After nearly five decades, they’ve likely figured out the secret to a long-lasting relationship, even if it’s purely musical:
“No cross words,” chuckled Rowe.
Photographs of the band from the 1970s show Rosenberg in bell-bottoms, and Rowe with side-swept bangs.
When The Telegram spoke with the musicians on Wednesday, Rosenberg wore a blue button-up dress shirt and Rowe’s hair was grey.
But some things never change: unwavering since Crooked Stovepipe formed in 1973 is the band’s vast repertoire, solid musicianship, and knack for performing country, folk, and Newfoundland music in the bluegrass style.
But how does a band keep its music fresh after so long?
For Crooked Stovepipe, the answer is enlisting young musicians.
Today, the age range between the band’s youngest member, fiddler Carole Bestvater, 30, and the eldest – Rosenberg, 80 – is 50 years.
“That really pushes us to stay on our toes and do our best. We find the energy to be able to keep up with them,” said Rowe, laughing as he adds: “So far.”
Ted’s son, Dave Rowe, has played with the band for 20 years. He said he’s learned a lot about bluegrass over the years and calls it “an honour” to be a member of the longest-running bluegrass band in Canada.
If anyone could attest that they are indeed the longest-running, it would be Rosenberg. He’s spent his life studying the genre and wrote what’s considered the definitive book about the history of bluegrass, titled “Bluegrass: A History”.
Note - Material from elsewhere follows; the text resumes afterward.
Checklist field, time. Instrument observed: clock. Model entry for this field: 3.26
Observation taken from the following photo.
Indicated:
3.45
“There are quite a few bluegrass bands not only in Canada but in the United States that are like us – made up of what you might call weekend warriors – you know, people who play bluegrass and also do other things. So, it’s possible that there’s a band someplace in Canada that’s been together longer than we have, but we haven’t heard of them,” said Rosenberg.
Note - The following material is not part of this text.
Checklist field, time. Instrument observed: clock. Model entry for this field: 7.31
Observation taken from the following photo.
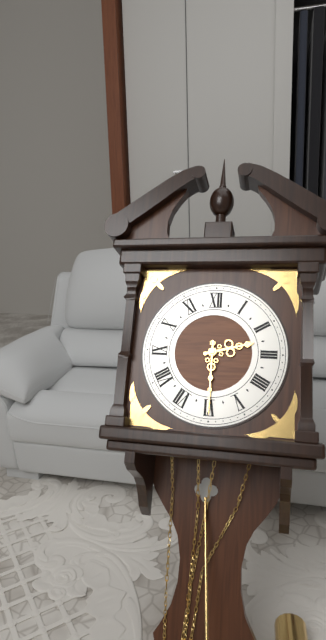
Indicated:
2.30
“Until they show themselves, I think we’re going to stake out that territory,” laughed Ted.
And if Dave has his way, the band will be around for many more years to come.
“I look forward to playing with my father and Neil for as long as it’s possible, but I think that the band is going to continue on.
“I think Crooked Stovepipe is going to have a continual life even past the current generation because I plan on keeping it going – enlisting other bluegrass-minded musicians, and keep it rollin’ on.”
In the meantime, they show no signs of slowing down.
After a tour last summer, the group thought it was time for a new studio album.
Beginning before Christmas last year and clewing up in February, they recorded “Hand-Picked Bluegrass Music From Newfoundland”.
It includes covers of tunes by Newfoundland songwriters, such as “Stop the Trains” by Sherry Ryan, “Vitamin C” by Peter Narváez, and “Take a Chance on Love” by Ron Hynes.
Of course, it’s got some bluegrass standards, such as “Ridin’ That Mighnight Train” and “Teardrops in My Eyes”.
There’s also an original instrumental tune composed by Rosenberg that’s built on the old-time piece “Sugar Hill”.
“Hand-Picked” was produced by acclaimed country and bluegrass guitarist Craig Young at his Paradise studio. He’s also the special guest at the band’s CD release party Thursday evening, July 25 at the Rocket Room on Water Street.
“Hand-Picked” is available at Fred’s Records, O’Brien’s Music and online at crookedstovepipe.com.